__SELECTED TEXT__
============================================================

Familiarly, presentism faces an objection from special relativity. According to special relativity, so the objection goes, there is no such thing as absolute simultaneity: events that are simultaneous according to some reference frame are not simultaneous according to another. As a result, what counts as the present is different from one reference frame to another. If presentism is true, then, what exists must vary from one reference frame to another. But this is uncomfortable. Let us spell this argument out in a bit more detail.
1) There is no such thing as absolute simultaneity. (Premise from special relativity.)
2) Only the present time exists. (Premise from presentism.)
3) Only presently existing things exist, and only presently occurring events are occurring. (From 2.)
4) The present time is the time that includes all and only what is simultaneous with your reading of this . (Analytic of ‘the present time’.)
5) What is simultaneous with this utterance varies from one reference frame to another. (From 1.)
6) What things exist, and what events are occurring, varies from one reference frame to another. (From 3, 4 and 5.)
Presentism looks unacceptable then insofar as special relativity and what we might call ontological absolutism – the claim that what things exist, and what events are occurring, is absolute and not relative to anything; a fortiori it is not relative to a reference frame – are both acceptable.
What does the presentist need to do to meet this objection? A sufficient condition for meeting it, presumably, is that they give some reason for privileging one reference frame over any other; for in that case they can claim simply that what exists is what is simultaneous with your reading of this according to the privileged reference frame. What is simultaneous with your reading of this according to non-privileged reference frames is neither here nor there: there is no pressure to think these things exist unless they are simultaneous with your reading of this according to the unique privileged reference frame.

============================================================

__MATERIAL SUPPLIED__
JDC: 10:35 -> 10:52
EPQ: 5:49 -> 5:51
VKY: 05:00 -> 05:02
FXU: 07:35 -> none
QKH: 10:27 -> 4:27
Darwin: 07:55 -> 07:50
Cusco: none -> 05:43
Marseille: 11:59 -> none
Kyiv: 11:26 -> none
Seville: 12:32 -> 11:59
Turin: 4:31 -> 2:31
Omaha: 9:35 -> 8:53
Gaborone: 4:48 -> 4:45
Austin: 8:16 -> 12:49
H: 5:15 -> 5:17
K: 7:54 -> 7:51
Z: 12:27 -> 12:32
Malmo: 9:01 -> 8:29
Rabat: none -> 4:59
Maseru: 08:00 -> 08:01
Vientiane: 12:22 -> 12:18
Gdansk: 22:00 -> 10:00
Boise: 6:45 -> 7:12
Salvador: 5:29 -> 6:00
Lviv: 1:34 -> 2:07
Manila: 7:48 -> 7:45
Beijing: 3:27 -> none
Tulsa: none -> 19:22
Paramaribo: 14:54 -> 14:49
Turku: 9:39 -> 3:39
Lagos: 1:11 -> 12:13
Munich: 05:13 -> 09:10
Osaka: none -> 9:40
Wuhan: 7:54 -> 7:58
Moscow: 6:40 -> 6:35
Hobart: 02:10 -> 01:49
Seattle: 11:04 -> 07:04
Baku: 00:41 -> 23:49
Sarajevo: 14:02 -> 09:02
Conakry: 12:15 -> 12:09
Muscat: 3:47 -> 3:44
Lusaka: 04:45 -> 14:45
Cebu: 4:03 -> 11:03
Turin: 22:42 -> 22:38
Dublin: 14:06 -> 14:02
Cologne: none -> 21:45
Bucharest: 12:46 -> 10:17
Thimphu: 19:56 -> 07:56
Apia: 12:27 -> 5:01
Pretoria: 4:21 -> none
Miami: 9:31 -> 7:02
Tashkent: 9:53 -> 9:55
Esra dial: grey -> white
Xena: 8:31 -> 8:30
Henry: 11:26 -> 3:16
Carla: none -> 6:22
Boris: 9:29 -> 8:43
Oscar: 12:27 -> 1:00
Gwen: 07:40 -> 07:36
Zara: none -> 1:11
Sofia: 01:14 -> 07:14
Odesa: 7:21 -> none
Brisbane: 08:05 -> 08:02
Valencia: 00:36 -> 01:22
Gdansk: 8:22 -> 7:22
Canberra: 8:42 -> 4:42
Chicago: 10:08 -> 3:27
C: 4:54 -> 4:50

============================================================

__SET OF TASKS__
(A) Render this sentence from the passage on presentism and special relativity in Spanish: "As a result, what counts as the present is different from one reference frame to another."
(B) Write the next part of the passage on presentism and special relativity, picking up after its final sentence.
The material has no connection to the passage on presentism and special relativity.

__OUTPUTS BY TASK__
(A) Como resultado, lo que cuenta como el presente es diferente de un marco de referencia a otro.

(B)
But how can the presentist have a reason for thinking that one reference frame is privileged (without resorting to claiming that God smiles upon one and not the others)? What could ground the privileged status of one reference frame over another, given that the physical facts don’t appear to distinguish between them?
I hear that question as a question about truthmakers. What we need is a truthmaker for the claim that some reference frame is privileged. If there is some ontological ground for distinguishing one reference frame from the others – some thing or things that mark to pick out one reference frame – then we can, without being arbitrary, take that reference frame to be the privileged one: the one that reveals what there is. So what might the truthmaker be for the fact that some reference frame is the privileged one?
Remember that, for the presentist, to exist is to be present. So consider all the events that exist – they are all and only the presently occurring events. So surely the privileged reference frame is just that one according to which exactly these events are simultaneous. In that case the truthmaker for the fact that this is the privileged reference frame is just what makes it true that those events exist – namely, those events.
So the thought is this. Everyone in this debate agrees that there is a unique set, S, which is the set of the existing entities. (That just follows from the assumption of ontological absolutism, and if you reject that then there is no problem in the first place.) This lets us single out a unique reference frame: the unique reference frame according to which exactly the members of S are simultaneous. And so, if we’ve got good reason to think that everything that exists is present then we’ve got good reason to think that this frame is the privileged reference frame. Since everything in S exists then everything in S is present; so they had better be simultaneous; so the reference frame that says they are simultaneous (and that nothing outwith S is simultaneous with any of them) is obviously the privileged one.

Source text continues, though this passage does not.